Sunday, September 13, 2015

Vatican's tragic PR policy

Fr. Dwight Longenecker, "Gay Bishop Gene Robinson to Meet Pope Francis?" (Patheos, September 11, 2015), says that an AP story reported in CRUX reports that President Obama has invited a whole range of religious leaders to the White House to meet Pope Francis, including the Episcopal Church’s first homosexual bishop–Gene Robinson. Longenecker quotes the AP story as follows:
Also in the audience will be Episcopal Bishop Gene Robinson, the first openly gay Anglican bishop who’s now a senior fellow at the Center for American Progress, a think-tank with ties to the Democratic Party, and Sister Simone Campbell, executive director of the Catholic social justice lobby NETWORK, and a leader of the “Nuns on the Bus” advocacy tours.
As the reader who contacted me about this says: "Of course, this would be insulting on the part of The White House; but it is not, since The Vatican could change the situation. The fact it will not reflects the Pope's tragic PR philosophy. If it all has to be explained, there is no use explaining it. The Church's woes are entirely deserved."


Chris Garton-Zavesky said...

The headline I want to read (somewhere other than the Onion or the Eye of the Tiber:

Pope Hears Confessions in Lincoln Bedroom

John L said...

This isn't PR, it is part of a policy to normalize homosexualiy.

JM said...

Rod Dreher writes...

This is remarkable:

Margie Winters and her wife, Andrea Vettori, have been hoping for months to speak with Pope Francis during his visit to America.

On Wednesday, the couple will take a big step forward toward that goal in a high-profile venue.

Winters, who was fired from Waldron Mercy Academy in Merion Station [a suburban Philadelphia Catholic school] in late June after two parents of students complained about her same-sex marriage, has been invited with Vettori to the White House for Wednesday’s arrival ceremony for the Bishop of Rome and leader of their faith.

Said the Philadelphia Catholic reader, a pro-life Catholic Democrat who sent this item: “Why doesn’t he just come out and say, ‘[deleted] you, Archbishop Chaput’?”

Philadelphia Archbishop Charles J. Chaput praised the school for dismissing Winters, but said he did not orchestrate her firing.

(In talking to legal experts about the next battles in the religious liberty war, they have told me that churches running religious schools and institutions are going to have to start drawing strong lines and enforcing them now, or they are going to lose future court battles.)

The Washington Post editorial board the other day noticed that Obama is inviting high-profile Catholic dissenters and fellow travelers to the papal reception, but not applying the same standard to other heads of state coming to the White House:

No doubt there’s often a fine balance between hospitality and principle when foreign visitors come to town. The administration doesn’t want to give offense, but it also doesn’t want to give in to what it may see as prejudices that it doesn’t share.

What struck us as we read about this small controversy is the contrast between the administration’s apparent decision to risk a bit of rudeness in the case of the pope and its overwhelming deference to foreign dictators when similar issues arise.
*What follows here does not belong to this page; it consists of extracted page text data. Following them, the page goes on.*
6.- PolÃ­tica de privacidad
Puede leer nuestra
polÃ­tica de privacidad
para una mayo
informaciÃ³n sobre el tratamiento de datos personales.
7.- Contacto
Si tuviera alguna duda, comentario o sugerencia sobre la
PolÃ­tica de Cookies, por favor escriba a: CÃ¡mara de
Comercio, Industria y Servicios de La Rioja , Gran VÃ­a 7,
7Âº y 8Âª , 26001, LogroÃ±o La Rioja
When Secretary of State John F. Kerry traveled to Havana to reopen the U.S. Embassy recently, he painstakingly excluded from the guest list any democrat, dissident or member of civil society who might offend the Castro brothers.

And when Chinese President Xi Jinping comes to the White House next week, shortly after the pope leaves town, it’s a safe bet that he won’t have to risk being photographed with anyone of whom he disapproves.

The Wall Street Journal reports that the Vatican is worried that the White House is inviting high-profile LGBT guests to this occasion to pit the Pope against the Church’s own teachings in the public eye:

According to a senior Vatican official, the Holy See worries that any photos of the pope with these guests at the White House welcoming ceremony next Wednesday could be interpreted as an endorsement of their activities.

The tension exemplifies concerns among conservative Catholics, including many bishops, that the White House will use the pope’s visit to play down its differences with church leaders on such contentious issues as same-sex marriage and the contraception mandate in the health care law.

Who, exactly, is waging culture war on whom here?